Dear Starry-Eyed Student,
Astrology is wrong, and so is this teacher. Astrology, mysticism, séances, horoscopes, palm reading, etc. are all sinful. God condemned that behavior in the Old Testament (Isa 47:13-14). King Saul was put to death by God for seeking a woman that practiced divining (1 Chr 10:13). Any Jew that was found visiting a ‘medium’ or ‘spiritist’ would be cut off from His people (Lev 20:6). In the New Testament, astrology is just as roundly condemned. Paul cast out an evil spirit that was fortune-telling (Acts 16:16-18). When someone became a christian, they confessed sorcery as evil, and many of them burned their books of the magical arts (Acts 19:18-20). If we want wisdom, we should seek it from God (Jas 1:5). All astrology, horoscopes, and the like are wrong.

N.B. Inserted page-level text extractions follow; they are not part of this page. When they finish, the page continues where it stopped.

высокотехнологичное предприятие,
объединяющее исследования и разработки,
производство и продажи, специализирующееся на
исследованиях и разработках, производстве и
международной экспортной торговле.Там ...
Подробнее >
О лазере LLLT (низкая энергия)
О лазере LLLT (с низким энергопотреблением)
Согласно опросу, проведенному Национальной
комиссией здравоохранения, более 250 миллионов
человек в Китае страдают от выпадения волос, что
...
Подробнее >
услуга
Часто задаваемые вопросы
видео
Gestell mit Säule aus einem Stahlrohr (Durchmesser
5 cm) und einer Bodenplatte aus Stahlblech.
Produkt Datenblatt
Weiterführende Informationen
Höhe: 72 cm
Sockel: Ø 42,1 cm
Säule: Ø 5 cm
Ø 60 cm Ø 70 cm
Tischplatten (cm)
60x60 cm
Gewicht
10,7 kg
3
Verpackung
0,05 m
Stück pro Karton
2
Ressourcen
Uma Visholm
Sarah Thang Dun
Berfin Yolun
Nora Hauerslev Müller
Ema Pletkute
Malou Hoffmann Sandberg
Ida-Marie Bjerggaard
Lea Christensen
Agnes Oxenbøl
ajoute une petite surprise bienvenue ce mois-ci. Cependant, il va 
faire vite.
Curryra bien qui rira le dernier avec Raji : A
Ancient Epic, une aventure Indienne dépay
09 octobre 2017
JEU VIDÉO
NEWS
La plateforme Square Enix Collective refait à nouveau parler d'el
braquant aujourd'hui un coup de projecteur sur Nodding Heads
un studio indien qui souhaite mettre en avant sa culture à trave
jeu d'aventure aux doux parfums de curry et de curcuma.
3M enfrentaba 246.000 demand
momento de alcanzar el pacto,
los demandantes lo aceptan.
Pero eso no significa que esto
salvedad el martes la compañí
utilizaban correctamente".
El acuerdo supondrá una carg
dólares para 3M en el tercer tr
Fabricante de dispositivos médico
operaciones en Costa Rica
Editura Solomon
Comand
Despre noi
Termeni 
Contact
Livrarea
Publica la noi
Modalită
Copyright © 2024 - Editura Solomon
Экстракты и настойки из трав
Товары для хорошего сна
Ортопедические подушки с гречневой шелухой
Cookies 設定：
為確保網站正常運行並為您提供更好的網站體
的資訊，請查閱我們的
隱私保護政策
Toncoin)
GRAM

Since God clearly condemns astrology, it wouldn’t make any sense that He would use astrology to predict the coming of Jesus. As you said, there aren’t any verses to back up what this teacher was saying… there is a reason for that. Regardless of what this man’s general character is, he has made a mistake. The Bible simply doesn’t back up his theory.
Is pyramidology part of or at least have anything to do with the occult? I heard about this from an article I read about Charles Taze Russell, founder of the Bible Students, which later became known as the Jehovah's Witnesses. He preached about Armageddon and the second coming of Christ. In order to prove his point, he used pyramidology, also sometimes known as pyramid power. This predicted a certain date for these events.
Watching That Tower
Dear Watching That Tower,
Pyramidology is the study of pyramids to predict future events such as the return of Christ, world wars, the formation of modern Israel, etc. This type of philosophy is scoffed at by scientists and theologians alike. Many Jehovah’s Witnesses are unaware of their founder’s beliefs in pyramidology because it was renounced and scrubbed from their history books in 1928 by Joseph Rutherford, Charles Taze Russell’s successor… yet this sort of mixed-up philosophy is part of the mindset that created the Watchtower Society.
God says that the Bible contains all that we need to know about life and godliness (2 Pet 1:3). The law of the Lord is perfect (Jas 1:25); we don’t need inscriptions on pyramids and hieroglyphic predictions to find the will of God. The gospel is God’s power for our salvation (Rom 1:16). Trust in the alignment of the pyramids is occult.
What do you do when your teen son tell you that he is the devil?
Dear Dodging Pitchforks,
Start praying he is wrong. Of course, it is impossible for him to actually be the devil, but when people live sinful lives, they become children of the devil (Acts 13:10, 1 Jn 3:8). The devil has only one tool at his disposal – lies (Jhn 8:44). The greatest antidote to lies is truth.
Ask your son to reason with you and explain why he thinks he is the devil. God is a big fan of calm, rational discourse (Isa 1:18). We have no idea how likely it is for you to get your son to do this… but it never hurts to try. Many times when people have to explain their beliefs, the nuttiness of their position becomes apparent to even them. Darkness hates being brought to light (Jhn 3:20). Ask your son to explain why he believes what he does; chances are, you won’t have to prove him wrong… he’ll do that himself.
My husband is a christian who added a Satanist to his facebook friends list. I guess he knew him in basic training. So my question is: should he have done this? I mean, he thinks he can win this guy over, but I don't think so. I just think he is thick-skinned and evil. I had a nightmare about him. My husband deleted him from facebook for me. Should he have added this guy in the first place? This is a man who has Satan as his profile picture. Thanks for your time.
Pitch The Pitchfork
Dear Pitch The Pitchfork,
You wrote, “He thinks he can win this guy over, but I don’t think so.” The whole issue is one of wisdom and discretion. You are worried that bad company corrupts good morals (1 Cor 15:33), and your husband is trying to make sure that his light shines for all to see (Matt 5:16). Both opinions are perfectly valid and Bible-based. The question is over which one is more applicable in this circumstance… that is a matter of opinion, not doctrine. You and your husband must decide what is best, but remember that this isn’t an issue of right and wrong.